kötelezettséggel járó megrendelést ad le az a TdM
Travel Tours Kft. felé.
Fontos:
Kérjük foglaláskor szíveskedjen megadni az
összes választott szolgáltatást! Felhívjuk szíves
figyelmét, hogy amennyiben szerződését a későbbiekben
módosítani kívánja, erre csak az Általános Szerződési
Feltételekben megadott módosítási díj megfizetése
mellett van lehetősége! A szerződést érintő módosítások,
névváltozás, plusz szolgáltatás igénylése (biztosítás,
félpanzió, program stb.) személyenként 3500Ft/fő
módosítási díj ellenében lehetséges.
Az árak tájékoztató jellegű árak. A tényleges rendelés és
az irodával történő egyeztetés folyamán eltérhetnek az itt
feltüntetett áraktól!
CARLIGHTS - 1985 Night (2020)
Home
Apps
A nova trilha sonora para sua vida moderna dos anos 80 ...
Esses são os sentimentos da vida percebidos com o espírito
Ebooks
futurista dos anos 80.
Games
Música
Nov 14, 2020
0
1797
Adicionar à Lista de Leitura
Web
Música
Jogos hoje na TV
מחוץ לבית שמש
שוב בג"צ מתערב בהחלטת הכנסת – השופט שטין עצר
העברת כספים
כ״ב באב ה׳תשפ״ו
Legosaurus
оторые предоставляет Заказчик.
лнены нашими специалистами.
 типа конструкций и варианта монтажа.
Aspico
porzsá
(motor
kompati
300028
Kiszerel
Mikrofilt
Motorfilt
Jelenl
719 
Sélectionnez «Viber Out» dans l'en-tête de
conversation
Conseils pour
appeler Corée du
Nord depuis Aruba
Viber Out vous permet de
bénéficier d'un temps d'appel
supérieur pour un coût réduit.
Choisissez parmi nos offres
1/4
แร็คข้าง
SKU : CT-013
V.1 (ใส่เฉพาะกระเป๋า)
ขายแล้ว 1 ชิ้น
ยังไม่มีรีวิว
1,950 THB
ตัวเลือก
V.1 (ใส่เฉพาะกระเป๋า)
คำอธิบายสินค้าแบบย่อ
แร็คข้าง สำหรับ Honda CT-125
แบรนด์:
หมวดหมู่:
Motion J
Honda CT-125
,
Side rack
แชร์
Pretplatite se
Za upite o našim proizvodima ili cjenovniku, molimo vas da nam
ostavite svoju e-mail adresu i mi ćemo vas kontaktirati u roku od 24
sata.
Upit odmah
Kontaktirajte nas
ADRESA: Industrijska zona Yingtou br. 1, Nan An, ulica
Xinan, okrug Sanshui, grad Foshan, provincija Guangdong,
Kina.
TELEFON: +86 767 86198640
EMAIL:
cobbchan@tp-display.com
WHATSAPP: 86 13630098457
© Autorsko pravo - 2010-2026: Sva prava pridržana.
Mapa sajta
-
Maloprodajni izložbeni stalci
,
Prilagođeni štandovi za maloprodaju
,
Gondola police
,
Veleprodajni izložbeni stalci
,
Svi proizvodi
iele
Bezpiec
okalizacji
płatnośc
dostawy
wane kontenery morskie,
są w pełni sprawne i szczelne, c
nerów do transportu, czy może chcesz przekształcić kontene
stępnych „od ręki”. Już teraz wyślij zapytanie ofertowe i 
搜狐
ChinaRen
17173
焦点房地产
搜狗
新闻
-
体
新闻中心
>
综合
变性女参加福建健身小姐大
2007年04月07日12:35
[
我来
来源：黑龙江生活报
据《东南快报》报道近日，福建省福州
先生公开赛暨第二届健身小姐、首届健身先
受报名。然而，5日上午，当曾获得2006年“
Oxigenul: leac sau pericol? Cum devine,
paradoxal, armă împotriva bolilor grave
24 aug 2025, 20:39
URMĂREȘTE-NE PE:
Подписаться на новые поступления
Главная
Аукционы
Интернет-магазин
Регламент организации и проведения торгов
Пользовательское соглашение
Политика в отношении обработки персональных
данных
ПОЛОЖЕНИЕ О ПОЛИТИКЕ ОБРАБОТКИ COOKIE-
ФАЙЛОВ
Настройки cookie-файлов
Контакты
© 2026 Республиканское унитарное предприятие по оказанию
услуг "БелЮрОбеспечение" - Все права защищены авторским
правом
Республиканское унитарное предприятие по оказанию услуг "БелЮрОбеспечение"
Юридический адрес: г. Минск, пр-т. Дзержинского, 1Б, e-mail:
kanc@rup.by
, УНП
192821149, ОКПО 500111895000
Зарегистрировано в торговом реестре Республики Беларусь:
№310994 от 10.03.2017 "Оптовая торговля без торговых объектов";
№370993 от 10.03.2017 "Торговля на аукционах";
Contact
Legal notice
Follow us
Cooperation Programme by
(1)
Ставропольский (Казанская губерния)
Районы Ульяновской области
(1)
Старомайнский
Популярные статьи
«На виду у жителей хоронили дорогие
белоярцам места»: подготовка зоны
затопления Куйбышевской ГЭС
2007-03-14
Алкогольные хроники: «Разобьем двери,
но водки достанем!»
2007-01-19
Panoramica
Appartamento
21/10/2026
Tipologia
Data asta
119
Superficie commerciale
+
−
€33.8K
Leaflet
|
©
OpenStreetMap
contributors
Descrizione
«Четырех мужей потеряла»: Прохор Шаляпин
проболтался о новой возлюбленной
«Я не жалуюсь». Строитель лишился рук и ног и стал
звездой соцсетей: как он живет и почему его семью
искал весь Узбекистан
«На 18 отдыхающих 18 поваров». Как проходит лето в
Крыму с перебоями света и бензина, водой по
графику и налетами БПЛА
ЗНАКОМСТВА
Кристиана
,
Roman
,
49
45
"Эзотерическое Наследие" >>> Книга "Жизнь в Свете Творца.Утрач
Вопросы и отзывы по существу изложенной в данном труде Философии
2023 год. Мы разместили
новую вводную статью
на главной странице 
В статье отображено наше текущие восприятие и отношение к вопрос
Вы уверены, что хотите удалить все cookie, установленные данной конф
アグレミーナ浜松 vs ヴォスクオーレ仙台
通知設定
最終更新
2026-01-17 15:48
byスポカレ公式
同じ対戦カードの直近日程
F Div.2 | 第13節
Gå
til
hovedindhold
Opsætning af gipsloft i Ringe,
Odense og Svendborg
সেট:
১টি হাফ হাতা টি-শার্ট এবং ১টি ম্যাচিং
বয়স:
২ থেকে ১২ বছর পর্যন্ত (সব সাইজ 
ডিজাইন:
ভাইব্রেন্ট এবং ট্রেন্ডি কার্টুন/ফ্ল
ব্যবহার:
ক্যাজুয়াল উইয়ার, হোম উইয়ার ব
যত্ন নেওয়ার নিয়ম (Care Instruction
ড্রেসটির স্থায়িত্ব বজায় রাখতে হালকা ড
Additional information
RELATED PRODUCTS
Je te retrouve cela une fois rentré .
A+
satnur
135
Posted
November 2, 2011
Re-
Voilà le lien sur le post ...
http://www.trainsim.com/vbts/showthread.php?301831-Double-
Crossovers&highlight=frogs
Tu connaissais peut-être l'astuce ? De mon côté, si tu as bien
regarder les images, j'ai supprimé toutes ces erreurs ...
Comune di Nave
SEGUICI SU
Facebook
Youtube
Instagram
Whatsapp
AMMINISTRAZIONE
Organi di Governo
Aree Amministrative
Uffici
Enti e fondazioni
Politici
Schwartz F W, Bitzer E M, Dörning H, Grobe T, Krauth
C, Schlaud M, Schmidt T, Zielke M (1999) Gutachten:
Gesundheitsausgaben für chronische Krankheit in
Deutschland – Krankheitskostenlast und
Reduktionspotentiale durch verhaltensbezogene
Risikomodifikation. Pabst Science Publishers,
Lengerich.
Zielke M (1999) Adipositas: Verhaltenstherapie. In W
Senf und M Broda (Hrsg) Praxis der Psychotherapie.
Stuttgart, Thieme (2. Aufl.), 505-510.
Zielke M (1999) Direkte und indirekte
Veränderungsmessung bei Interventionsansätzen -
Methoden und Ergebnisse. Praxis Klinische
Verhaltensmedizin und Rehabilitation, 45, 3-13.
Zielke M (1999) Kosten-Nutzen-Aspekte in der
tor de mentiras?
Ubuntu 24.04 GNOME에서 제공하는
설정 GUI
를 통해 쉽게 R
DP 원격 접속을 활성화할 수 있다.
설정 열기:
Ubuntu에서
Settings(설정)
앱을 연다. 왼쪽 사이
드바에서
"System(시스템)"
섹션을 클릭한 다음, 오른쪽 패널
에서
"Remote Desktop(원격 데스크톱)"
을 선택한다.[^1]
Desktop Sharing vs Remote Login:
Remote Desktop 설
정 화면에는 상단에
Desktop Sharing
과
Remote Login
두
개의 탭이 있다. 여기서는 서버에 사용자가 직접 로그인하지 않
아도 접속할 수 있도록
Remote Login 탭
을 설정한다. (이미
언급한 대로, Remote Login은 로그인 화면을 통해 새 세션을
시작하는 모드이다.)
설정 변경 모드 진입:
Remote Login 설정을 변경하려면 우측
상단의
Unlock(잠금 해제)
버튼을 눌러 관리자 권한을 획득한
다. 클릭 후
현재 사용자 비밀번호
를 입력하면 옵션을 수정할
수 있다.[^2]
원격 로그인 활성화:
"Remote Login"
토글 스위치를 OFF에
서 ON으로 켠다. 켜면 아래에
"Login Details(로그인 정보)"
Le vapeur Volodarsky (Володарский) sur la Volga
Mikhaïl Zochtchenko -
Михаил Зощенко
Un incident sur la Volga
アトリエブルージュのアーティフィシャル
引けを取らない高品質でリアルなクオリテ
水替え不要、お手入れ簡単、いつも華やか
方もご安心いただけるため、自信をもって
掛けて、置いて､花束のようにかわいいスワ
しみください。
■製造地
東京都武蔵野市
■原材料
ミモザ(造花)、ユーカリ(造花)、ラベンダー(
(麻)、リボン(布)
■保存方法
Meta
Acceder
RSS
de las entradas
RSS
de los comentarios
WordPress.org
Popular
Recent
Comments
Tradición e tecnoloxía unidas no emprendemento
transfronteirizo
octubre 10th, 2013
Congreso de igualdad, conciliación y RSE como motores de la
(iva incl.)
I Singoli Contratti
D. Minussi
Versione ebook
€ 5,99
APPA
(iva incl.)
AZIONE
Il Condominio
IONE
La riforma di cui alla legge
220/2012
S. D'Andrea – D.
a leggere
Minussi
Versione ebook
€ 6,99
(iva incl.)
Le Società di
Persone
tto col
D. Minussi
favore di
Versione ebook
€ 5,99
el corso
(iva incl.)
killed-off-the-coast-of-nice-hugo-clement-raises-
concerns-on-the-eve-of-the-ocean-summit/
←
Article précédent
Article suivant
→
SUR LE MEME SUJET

—————

▸ **Requirement**: Copy out the lines of the items from the very first one through the line containing "Feltételekben megadott módosítási", with that line included.

▸ **Exercise output**:
kötelezettséggel járó megrendelést ad le az a TdM
Travel Tours Kft. felé.
Fontos:
Kérjük foglaláskor szíveskedjen megadni az
összes választott szolgáltatást! Felhívjuk szíves
figyelmét, hogy amennyiben szerződését a későbbiekben
módosítani kívánja, erre csak az Általános Szerződési
Feltételekben megadott módosítási díj megfizetése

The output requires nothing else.